One concern is the number of people sent to already overcrowded jails and prisons because of substance abuse. It has been estimated about two-thirds of inmates found themselves on the wrong side of the law for crimes related to drugs and/or alcohol.
Tomblin’s panel issued a variety of recommendations that could be implemented at little or no cost to taxpayers, however.
One suggestion is for public assistance benefits to be paid through debit cards or some other electronic method, rather than by check. That would make it more difficult for recipients to get cash they could use to buy illegal drugs.

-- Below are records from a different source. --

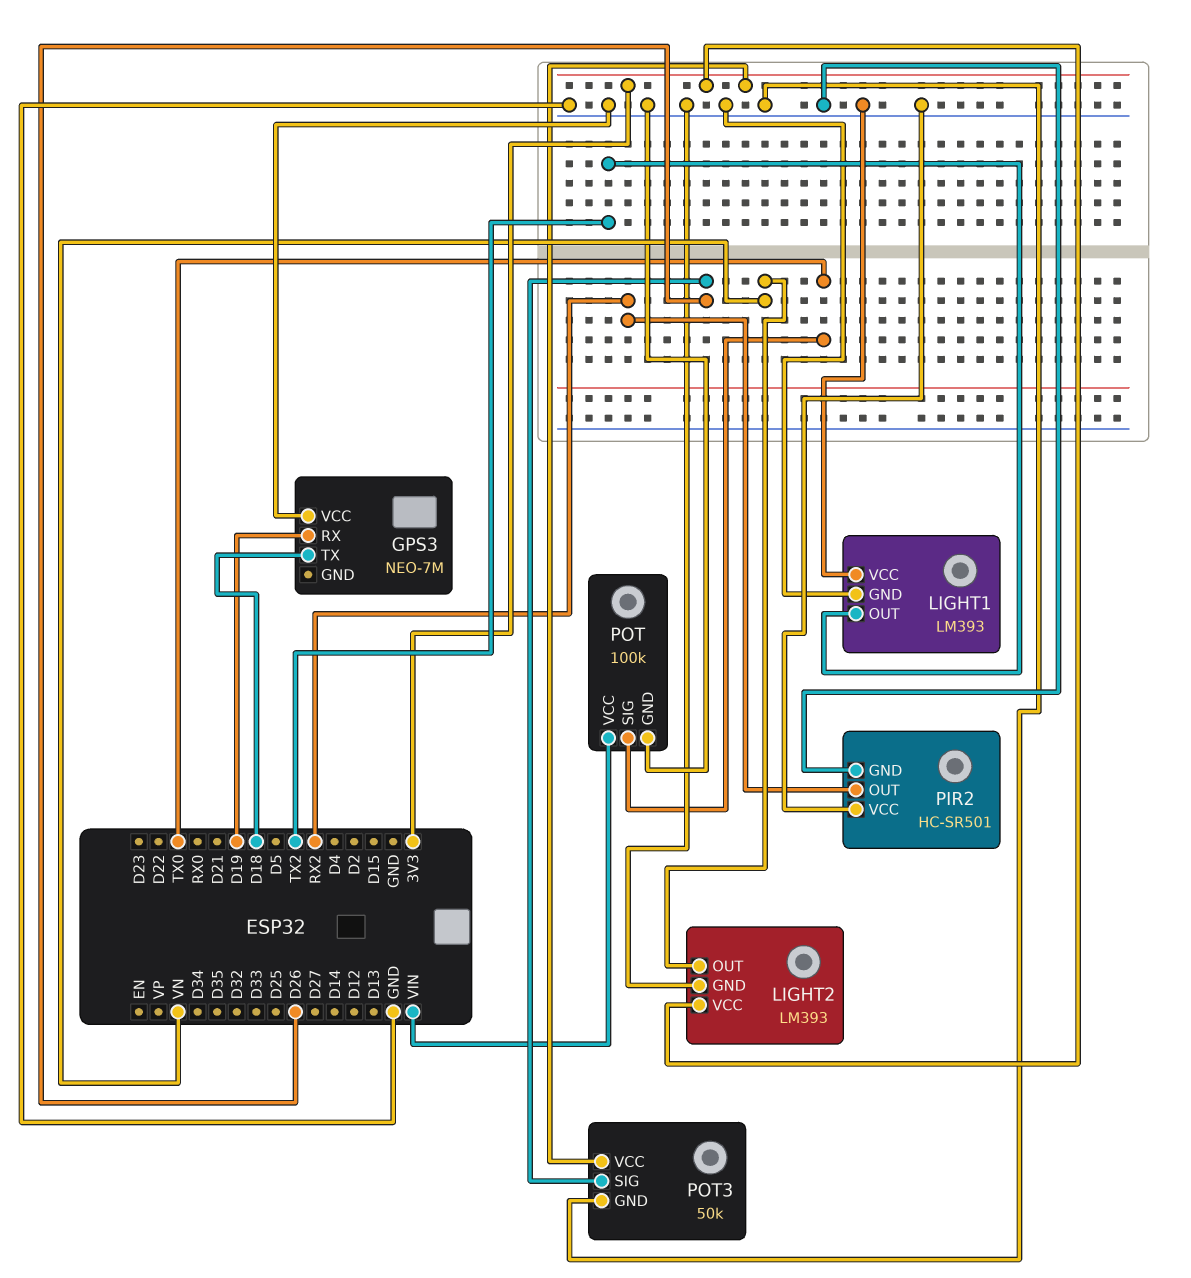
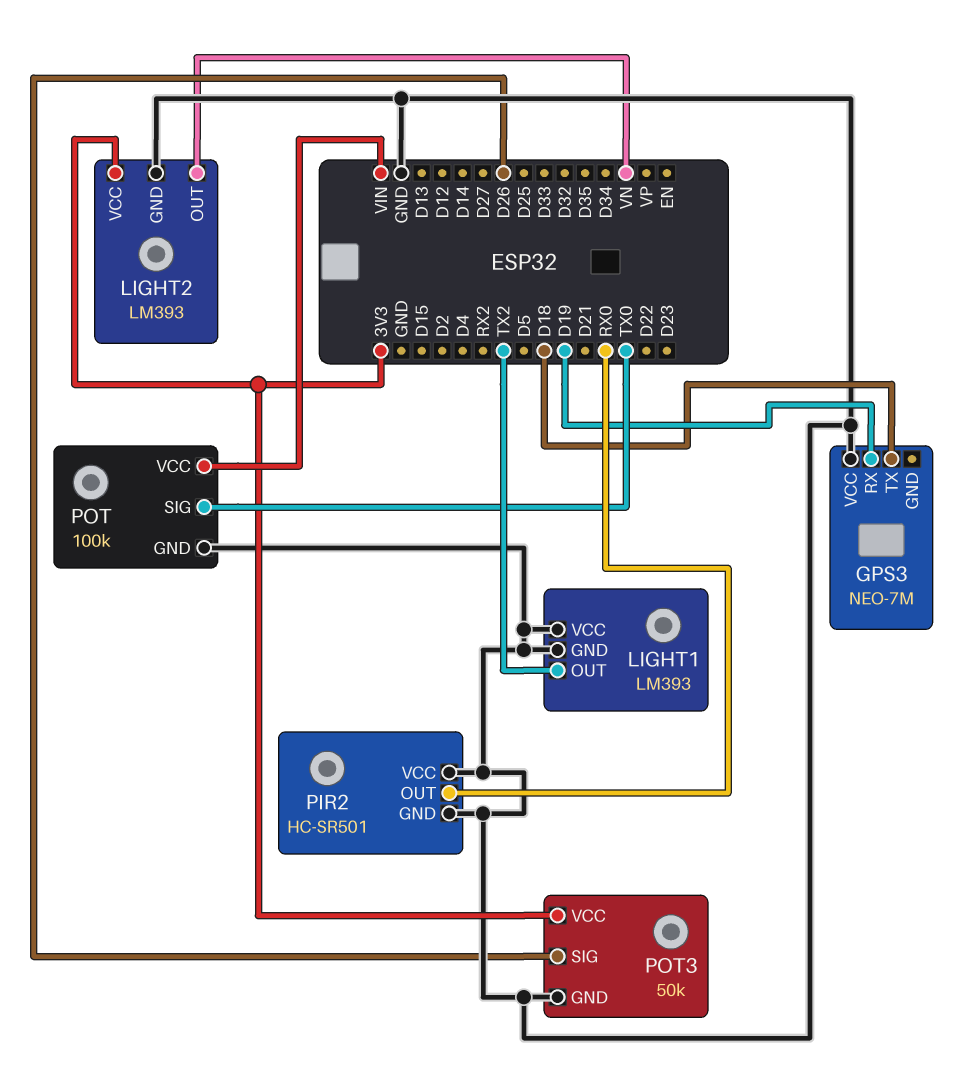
PIR2 pin OUT: RX2 -> RX0

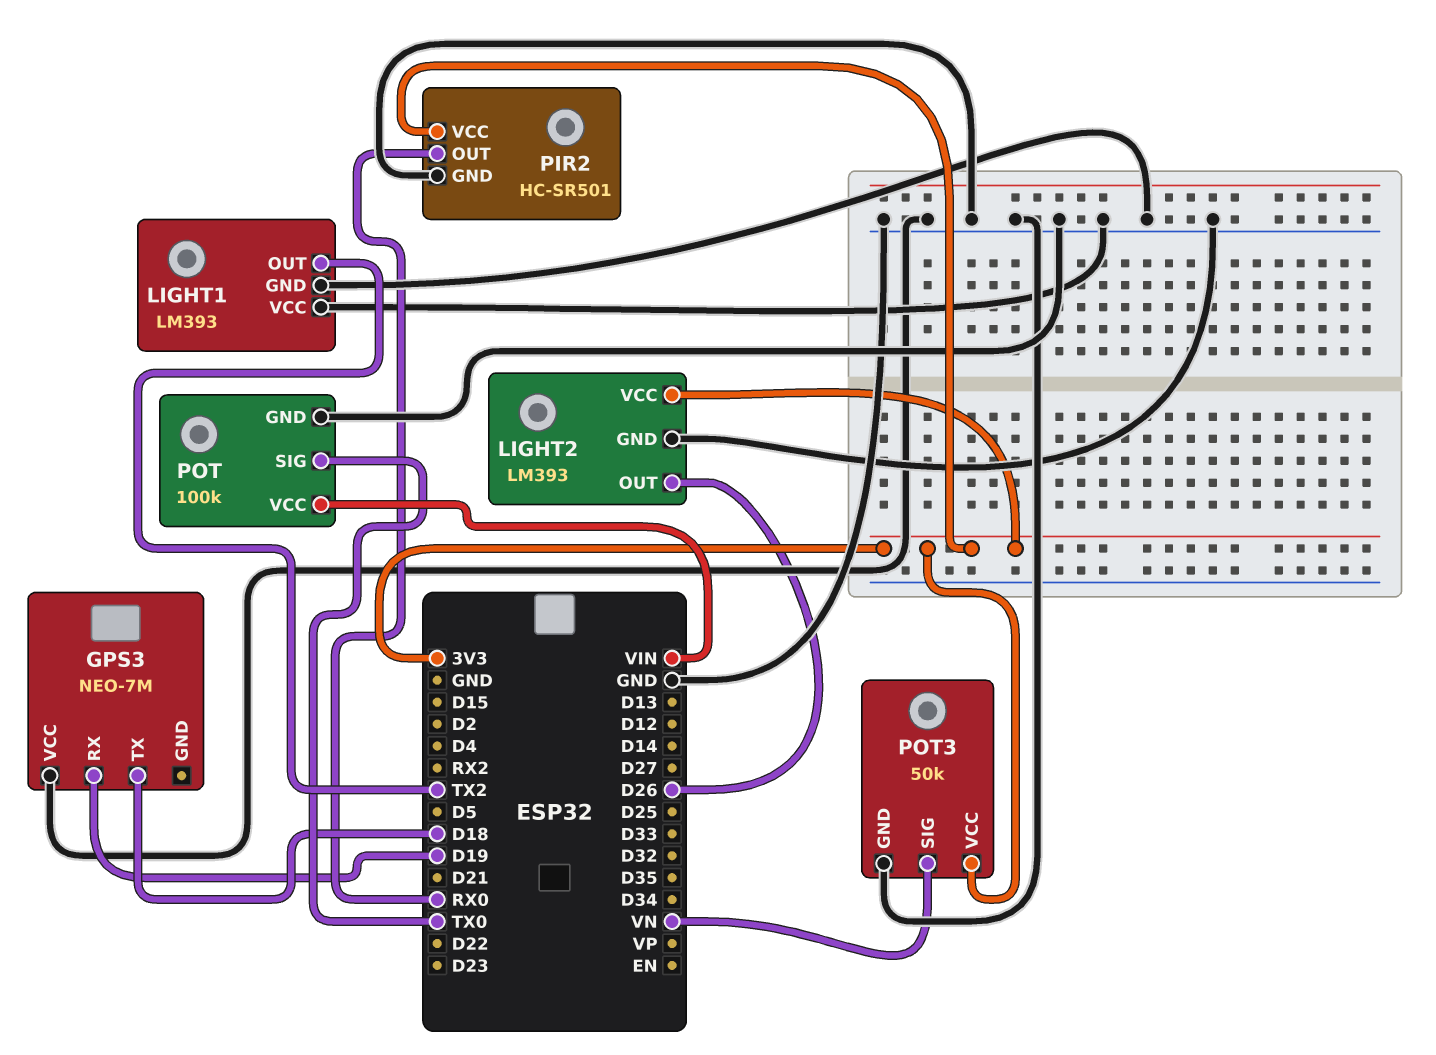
LIGHT2 pin OUT: VN -> D26
PIR2 pin VCC: GND -> 3V3
POT3 pin SIG: D26 -> VN

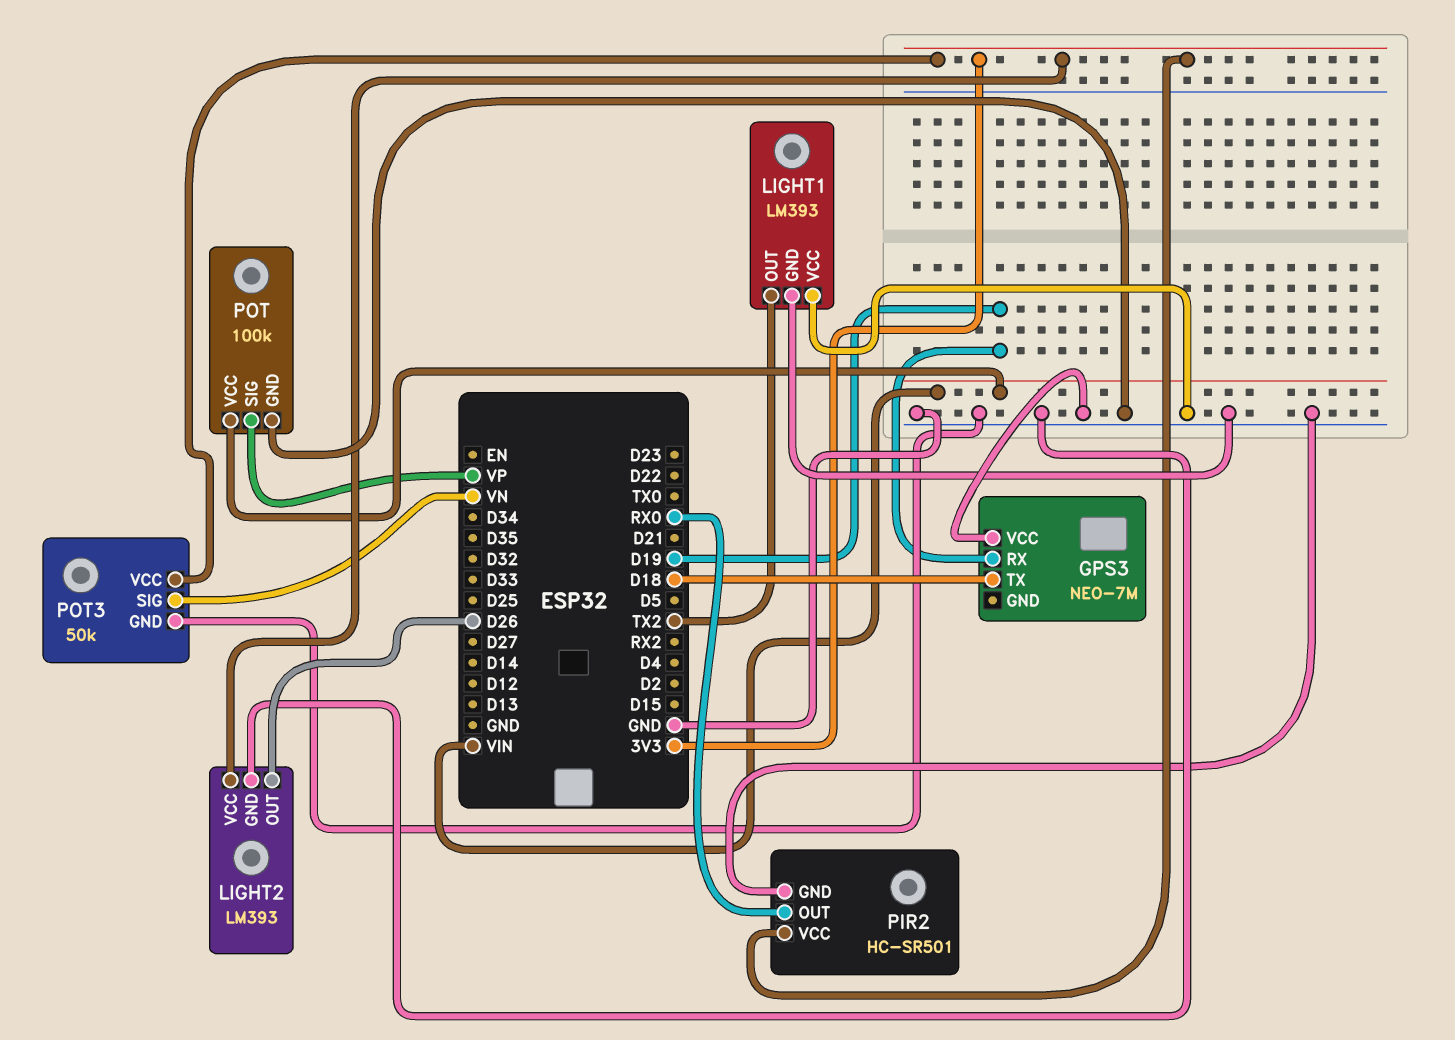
POT pin SIG: TX0 -> VP

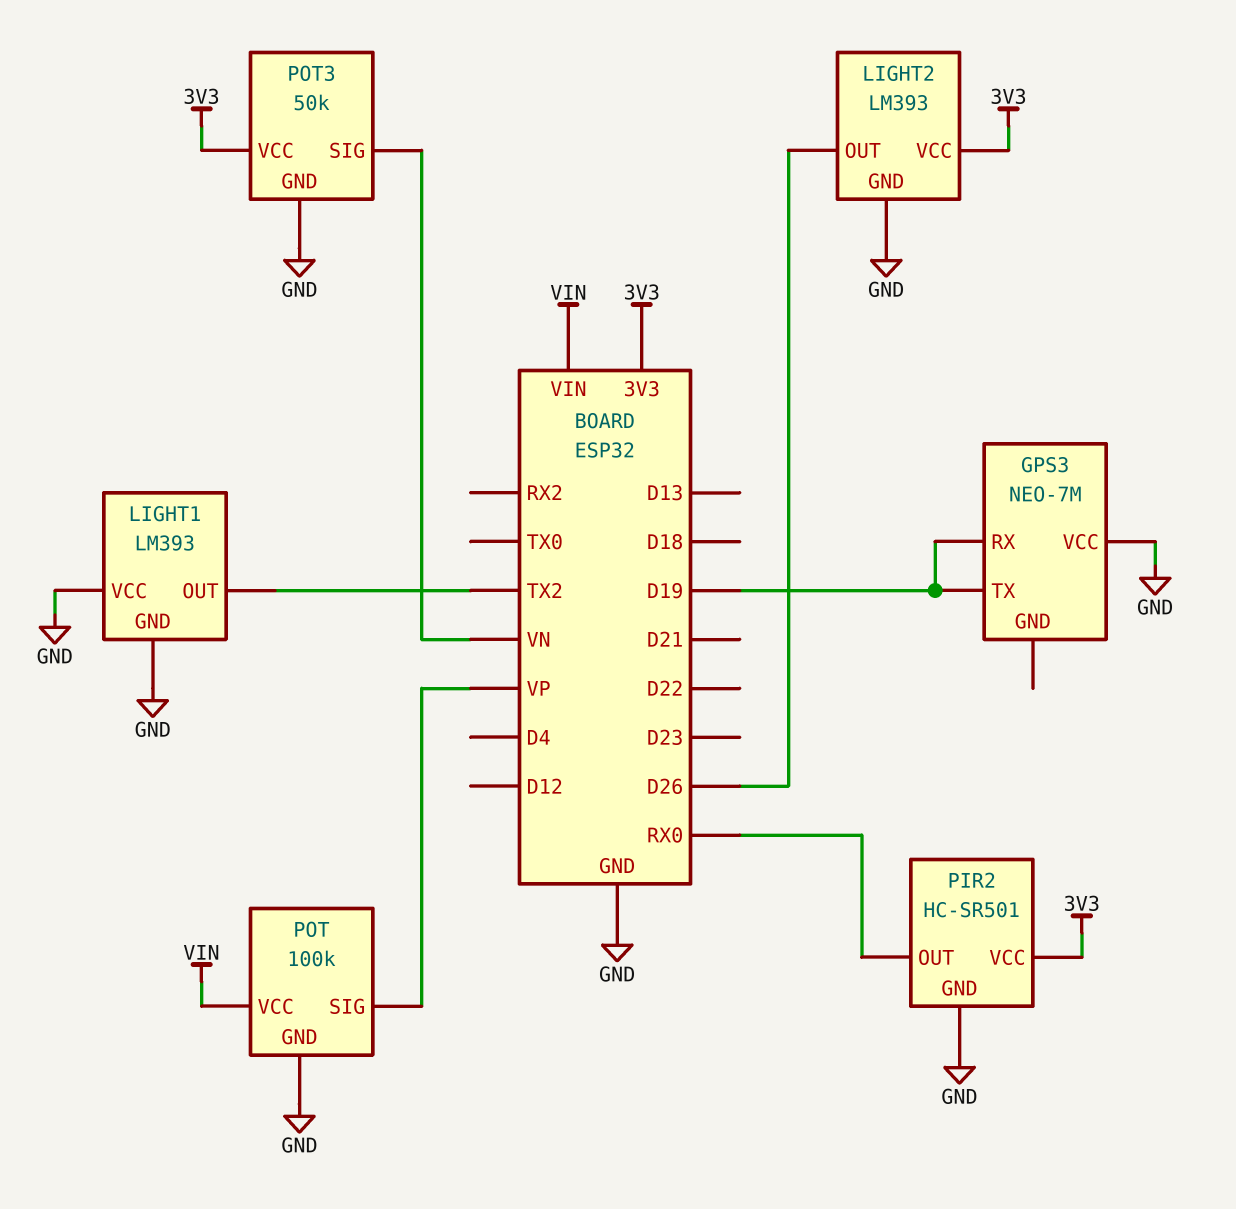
GPS3 pin TX: D18 -> D19

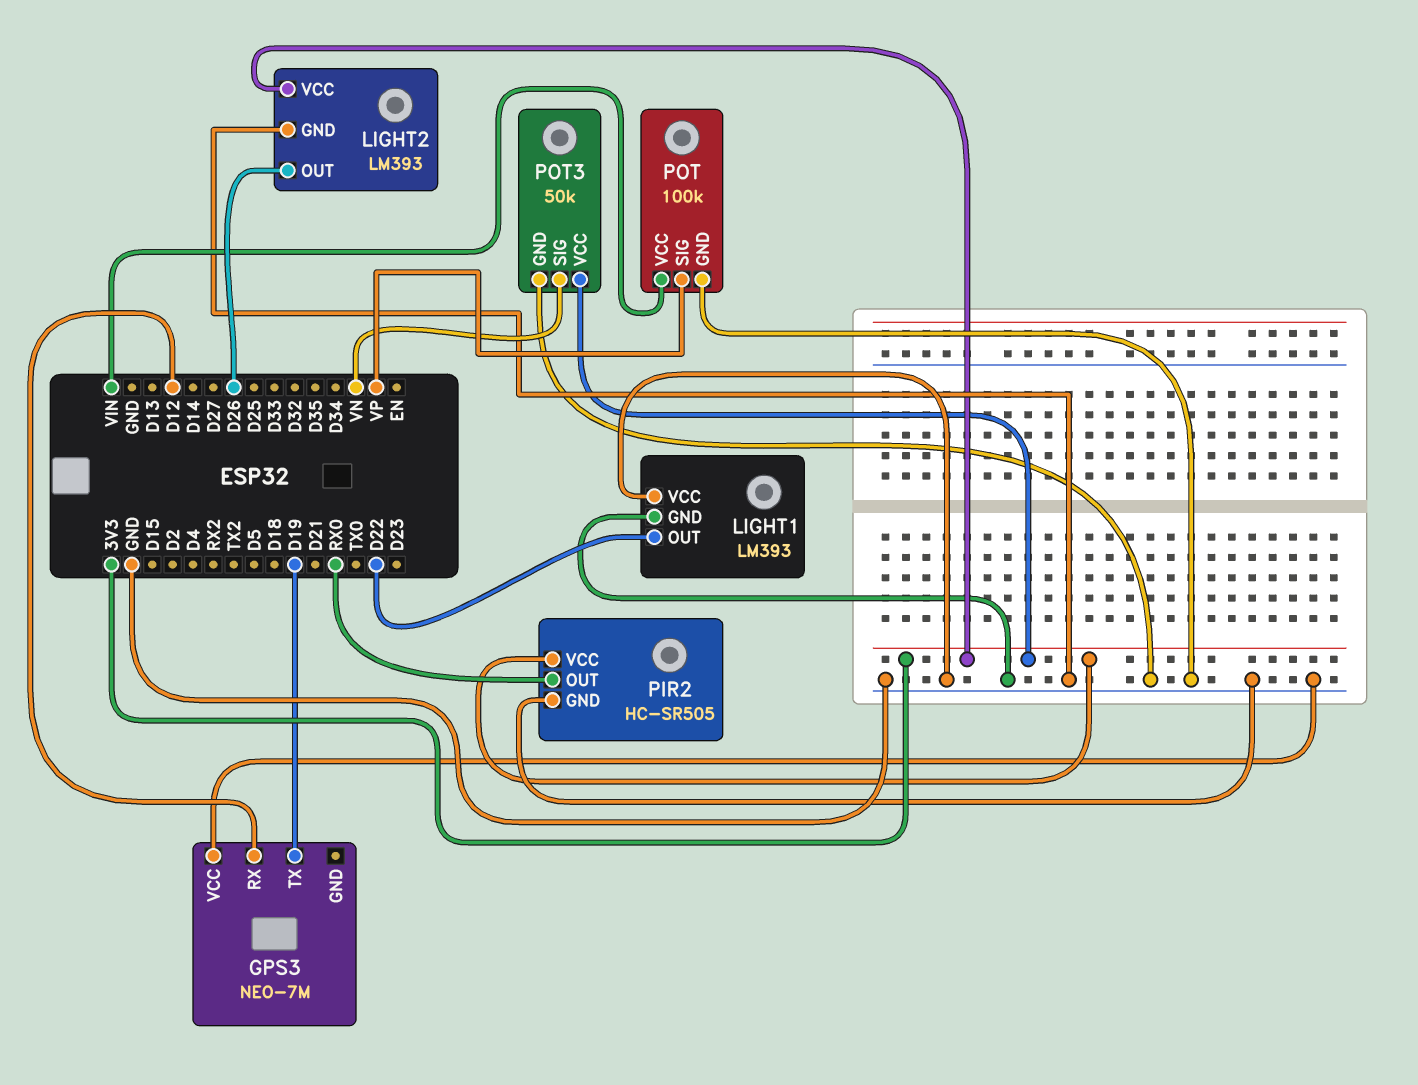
GPS3 pin RX: D19 -> D12
LIGHT1 pin OUT: TX2 -> D22
PIR2: HC-SR501 -> HC-SR505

Another idea is for law enforcement agencies to have more authority to police bars. Current state law bans police from entering bars except in certain circumstances. Only Alcohol Beverage Control Administration agents are allowed to go into bars to check for compliance with laws such as those banning sale of beer, wine and liquor to minors.
A third very promising recommendation from the governor’s panel was to do a better job of evaluating whether substance abuse treatment programs really work. Doing so could save taxpayers money that could be directed instead to effective treatment.
Those three ideas make sense and should be implemented. Better methods of working with prison inmates to ensure that, once released, they do not go back to substance abuse also should be a priority.
Tomblin is right: Government can always find allegedly good ways of spending our money. Taxes should be held to a minimum.
But at the same time, some challenges must be faced – and in West Virginia, substance abuse is one of them.